I am quite new beekeeper. I use dadant frames and have 20 colonies. Started beekeeping 3 years ago to save my life from spending it all in front of computer 

Also I wrote beekeeper manager http://apiaryfu.com it is free and comments welcome 

Best,
Marek


----------



## BSAChris (Jun 2, 2012)

Cześć Marek!
I live in a very Polish part of Wisconsin, in the northcentral part of the USA. At my son's school tomorrow they have "Polish days!" celebration! I live in a house built by two old Polish immigrants. So I'm happy to see you 

If you are so new, how do you already have 20 colonies? That's a lot! I am new too, with only 4 colonies.
Welcome
Chris


----------



## Jon B (Apr 24, 2013)

Welcome to beesource.com. I just started using this website this year and enjoy reading about all the different ways beekeepers work with their hives. I have learned many new ideas that I will be trying out with my on hives. Best of luck in your beekeeping venture.


----------



## fornve (May 22, 2013)

Hi Chris,

> I live in a very Polish part of Wisconsin, in the northcentral part of the USA. At my son's school tomorrow they
> have "Polish days!" celebration! I live in a house built by two old Polish immigrants. So I'm happy to see you 

We have immigration in blood I think. Even I spent 6 years in UK, but finally back home 

> If you are so new, how do you already have 20 colonies? That's a lot! I am new too, with only 4 colonies.

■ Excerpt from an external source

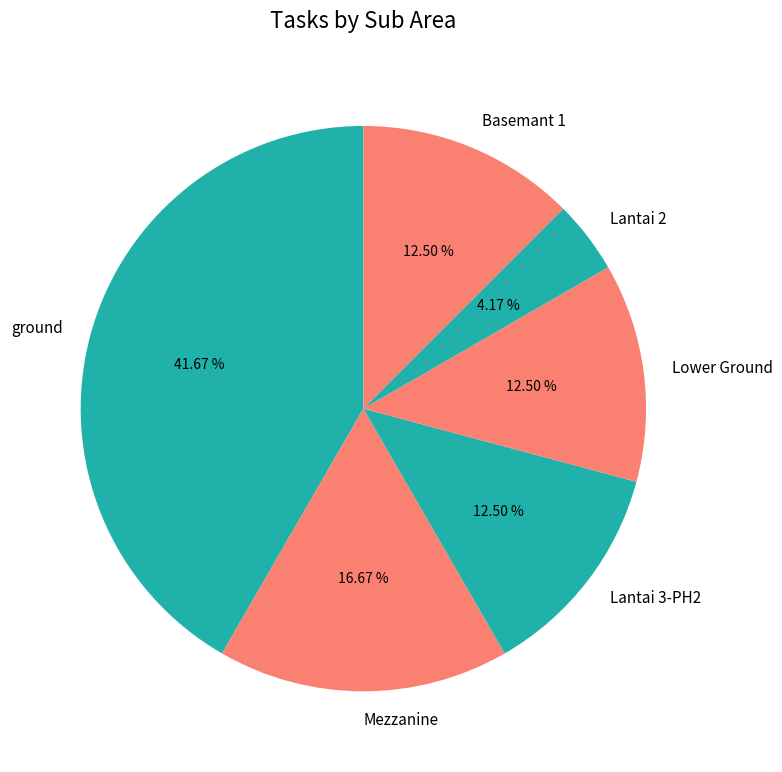

Approximately how many times larger is the value at Lantai 3-PH2 compared to Basemant 1?

1.0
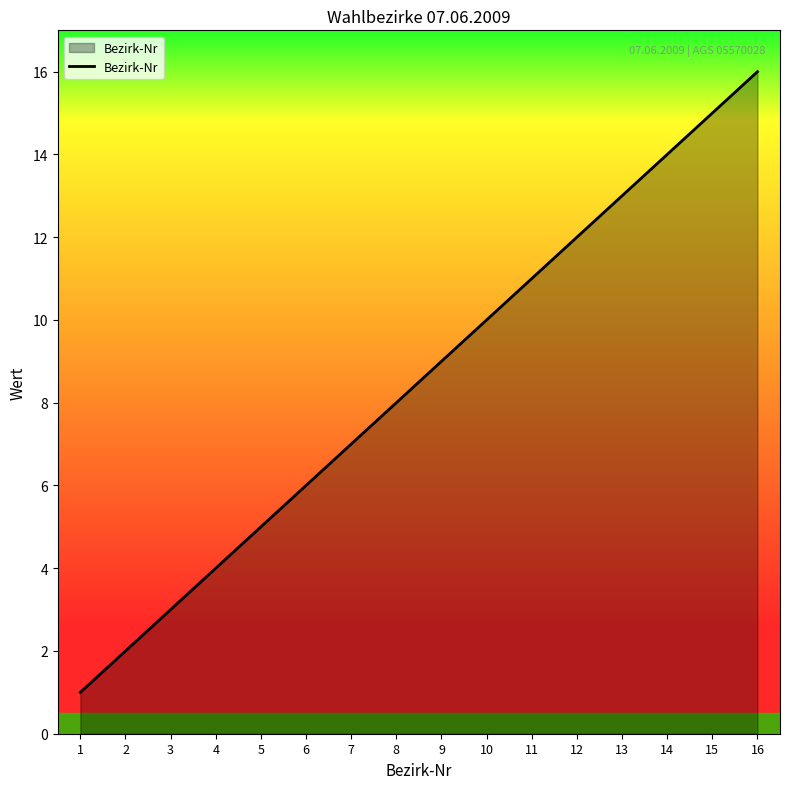

Rank the categories by value from highest to lowest.

16, 15, 14, 13, 12, 11, 10, 9, 8, 7, 6, 5, 4, 3, 2, 1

I started from 4, then doubled it and doubled again  My father is a joiner so I just need to buy wood for hives, that makes cheap start. Even tried successfully queen breeding last year, next week will do the same again, it is much more easy than you think. 

Bees give so much excitement 

Best,
Marek


----------



## BSAChris (Jun 2, 2012)

Do you sell the queens you make, or do you use them to keep your own hives at top performance?


----------



## fornve (May 22, 2013)

> Do you sell the queens you make, or do you use them to keep your own hives at top performance?

I don't sell them, used only in my apiary and gave a few spare to my beekeeper friend.


----------



## AmericasBeekeeper (Jan 24, 2010)

Welcome Marek!


----------



## Lazer128 (Dec 15, 2012)

Welcome to the site!


----------



## efaure (Apr 30, 2012)

Welcome to the Forum!
Hay, wanted to ask, what do you think about the products form the Polish company: Łysoń? Have you used any of their products or equipment?
Greetings and welcome!
http://lyson.com.pl


----------